What happened first? What was the trigger? Something
that happened outside of me, outside of my control? Or
something inside me, making me hyper-alert?

Just before my life fell apart, I stood in a car park
outside a pub in Southampton, on a still hot summer's
evening, and I felt the cold wash of dread. Every hair on
my arms and on the back of my neck stood on end. I could
feel the heat of the tarmac through the soles of my sandals
and yet I was shivering. Was that a premonition of what
was to happen later? Did I know? Did I suspect? Had I
seen something – unconsciously, apparently unnoticed –
that had made me afraid? Did I see a figure out of the
corner of my eye in a dark shadow? A movement, a
disturbance, a ghost? Or am I imposing false memories on
that moment? Maybe the fear I remember actually came
later, when it – the thing I'd been dreading – actually
happened. Maybe I had felt fine all evening until then. Or
maybe I was just picking up on Zoey's apprehension.

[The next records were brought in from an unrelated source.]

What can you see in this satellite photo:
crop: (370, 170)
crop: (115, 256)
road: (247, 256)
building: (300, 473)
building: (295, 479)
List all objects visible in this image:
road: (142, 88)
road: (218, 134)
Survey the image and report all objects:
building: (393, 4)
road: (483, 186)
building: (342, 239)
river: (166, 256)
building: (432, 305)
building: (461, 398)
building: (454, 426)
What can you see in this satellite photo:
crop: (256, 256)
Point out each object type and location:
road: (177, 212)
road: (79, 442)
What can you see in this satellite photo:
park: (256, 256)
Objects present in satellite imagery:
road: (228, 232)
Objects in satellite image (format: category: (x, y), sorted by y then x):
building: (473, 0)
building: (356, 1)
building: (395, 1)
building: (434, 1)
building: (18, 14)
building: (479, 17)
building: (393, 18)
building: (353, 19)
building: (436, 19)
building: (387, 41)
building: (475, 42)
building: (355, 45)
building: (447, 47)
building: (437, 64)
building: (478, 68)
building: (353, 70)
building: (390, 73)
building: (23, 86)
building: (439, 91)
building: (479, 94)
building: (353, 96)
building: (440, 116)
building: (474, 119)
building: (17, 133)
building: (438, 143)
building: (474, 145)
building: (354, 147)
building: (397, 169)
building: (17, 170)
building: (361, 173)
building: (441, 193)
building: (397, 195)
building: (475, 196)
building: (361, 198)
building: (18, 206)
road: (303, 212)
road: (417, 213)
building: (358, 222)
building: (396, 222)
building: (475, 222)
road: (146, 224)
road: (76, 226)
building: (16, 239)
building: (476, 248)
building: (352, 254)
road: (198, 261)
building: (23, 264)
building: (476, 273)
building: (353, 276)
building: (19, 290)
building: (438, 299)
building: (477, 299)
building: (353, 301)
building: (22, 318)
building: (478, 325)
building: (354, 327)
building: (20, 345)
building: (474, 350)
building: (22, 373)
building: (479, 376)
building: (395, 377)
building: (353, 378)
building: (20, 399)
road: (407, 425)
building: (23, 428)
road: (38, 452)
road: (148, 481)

I'd never known her so nervous. Early that Saturday
evening the M3 was busy. There were caravans and
cars with roof-racks piled high with luggage, the back
seats packed full of children wearing headphones and
playing video games. We were on our way to
Southampton for a gig, and I had offered to drive Zoey
down there in exchange for petrol money and a meal. It
seemed a better choice than spending another evening
with Danny quizzing me about my childhood, his new
favourite hobby since my parents' party.

Zoey was sitting in the passenger seat, alternately
shredding a paper tissue and rubbing her hands up and
down her trouser legs. There was some new material she
was planning to try out, more stuff to go into her
Edinburgh Fringe show. She'd been pale and subdued
when I'd picked her up earlier that afternoon. I had never
seen her like that, so apprehensive, so scared. She was
often nervous, yes, like when she'd spilled the drink on me
that first time, but she was usually full of a jittery energy,
bouncing around like a boxer in his corner before a bout.
That day she was different, so different that I asked her if
she was feeling all right. She looked almost green as she
answered. 'I hate doing shows out of town,' she said.
'That's all. I don't know where these places are, what
they're like. Southampton – I've never been there. For all
I know it could be some tiny remote hamlet where they
hate Americans.'

It wasn't often that I was less scared than the person
with me. It wasn't often that I found myself reassuring
someone else. But that day it was my job to calm Zoey
down, to tell her that everything would be all right, that
there was nothing to be scared of; which was ironic, in
view of everything that happened later.

'It'll be fine,' I said. 'Southampton's just a normal
town. Well, a city, I think. Just a normal city where
people live. Quite big in the scale of things. It's perfectly
civilised. It's not some rural backwater. It'll be fine. Don't
worry. You'll be great. You always are.'

Using a map I'd printed off the internet, we found the
pub quite easily. But as I pulled into the crowded car park
I started to wonder if Zoey's fears would be justified. The
pub was in a down-at-heel suburb of the city and looked
unpromising: a big, squat, grubby-looking mustard yellow
building, with tiny windows covered with posters
advertising two meals for the price of one, karaoke,
quizzes and a meat raffle. We got out of the car into the
warm evening, and the air was sluggish. I'd been hoping
for a sea breeze but there wasn't one. There were tables
outside the pub and people turned to look at us – well, to
look at Zoey, I guess: the frizzy-haired woman in the
orange T-shirt and the weird purple wraparound skirt,
her feet in bright green Crocs, followed by the neat,
ordinary-looking woman in a white shirt and jeans.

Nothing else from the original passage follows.